(PROBLEM DESCRIPTION) Pull every line holding the word "Калорийность" out of the data and copy it.

^^^^

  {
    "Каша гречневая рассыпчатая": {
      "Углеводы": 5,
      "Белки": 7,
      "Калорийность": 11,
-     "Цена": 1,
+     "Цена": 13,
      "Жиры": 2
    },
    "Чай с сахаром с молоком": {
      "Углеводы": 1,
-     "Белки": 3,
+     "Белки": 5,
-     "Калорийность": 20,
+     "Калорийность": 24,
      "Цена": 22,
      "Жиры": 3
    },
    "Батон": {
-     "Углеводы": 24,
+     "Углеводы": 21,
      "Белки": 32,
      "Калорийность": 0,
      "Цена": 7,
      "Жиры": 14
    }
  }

^^^^

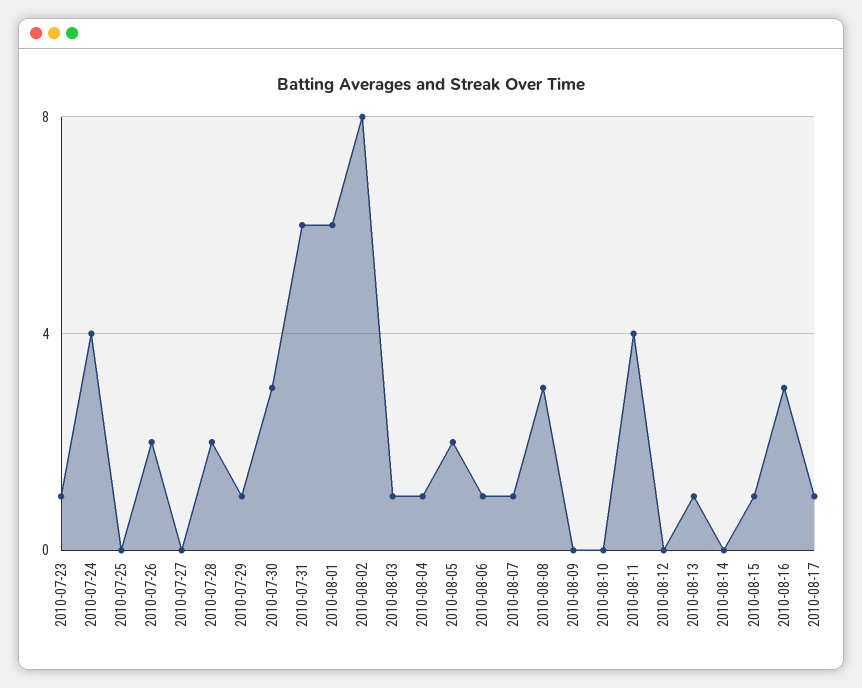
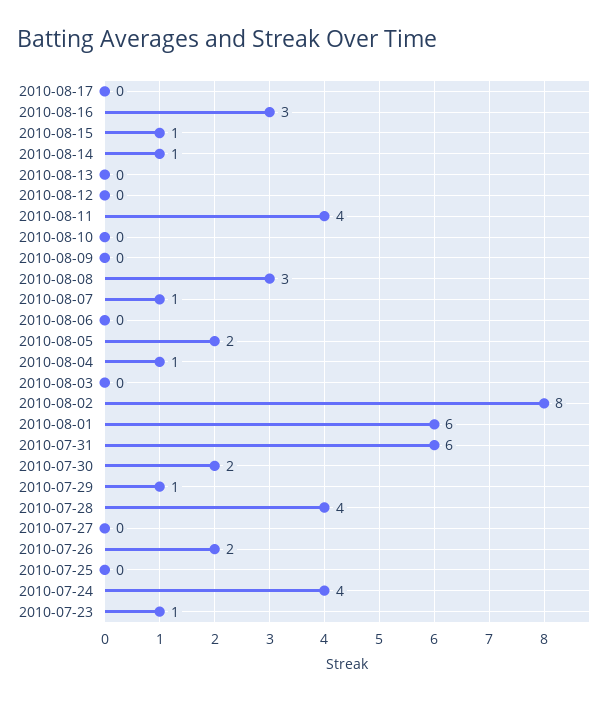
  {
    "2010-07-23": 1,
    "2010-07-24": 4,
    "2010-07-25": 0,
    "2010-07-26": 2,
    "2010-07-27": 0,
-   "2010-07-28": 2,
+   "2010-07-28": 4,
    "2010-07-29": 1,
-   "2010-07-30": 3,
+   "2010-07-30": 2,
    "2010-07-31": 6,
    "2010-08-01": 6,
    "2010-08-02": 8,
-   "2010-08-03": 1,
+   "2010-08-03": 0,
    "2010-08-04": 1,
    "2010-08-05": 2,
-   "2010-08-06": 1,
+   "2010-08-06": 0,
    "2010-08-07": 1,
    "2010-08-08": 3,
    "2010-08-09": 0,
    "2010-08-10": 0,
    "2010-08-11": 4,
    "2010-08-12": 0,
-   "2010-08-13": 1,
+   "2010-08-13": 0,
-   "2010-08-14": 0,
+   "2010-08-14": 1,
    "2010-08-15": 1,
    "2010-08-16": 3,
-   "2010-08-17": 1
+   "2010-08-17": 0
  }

^^^^

(ANSWER)
      "Калорийность": 11,
-     "Калорийность": 20,
+     "Калорийность": 24,
      "Калорийность": 0,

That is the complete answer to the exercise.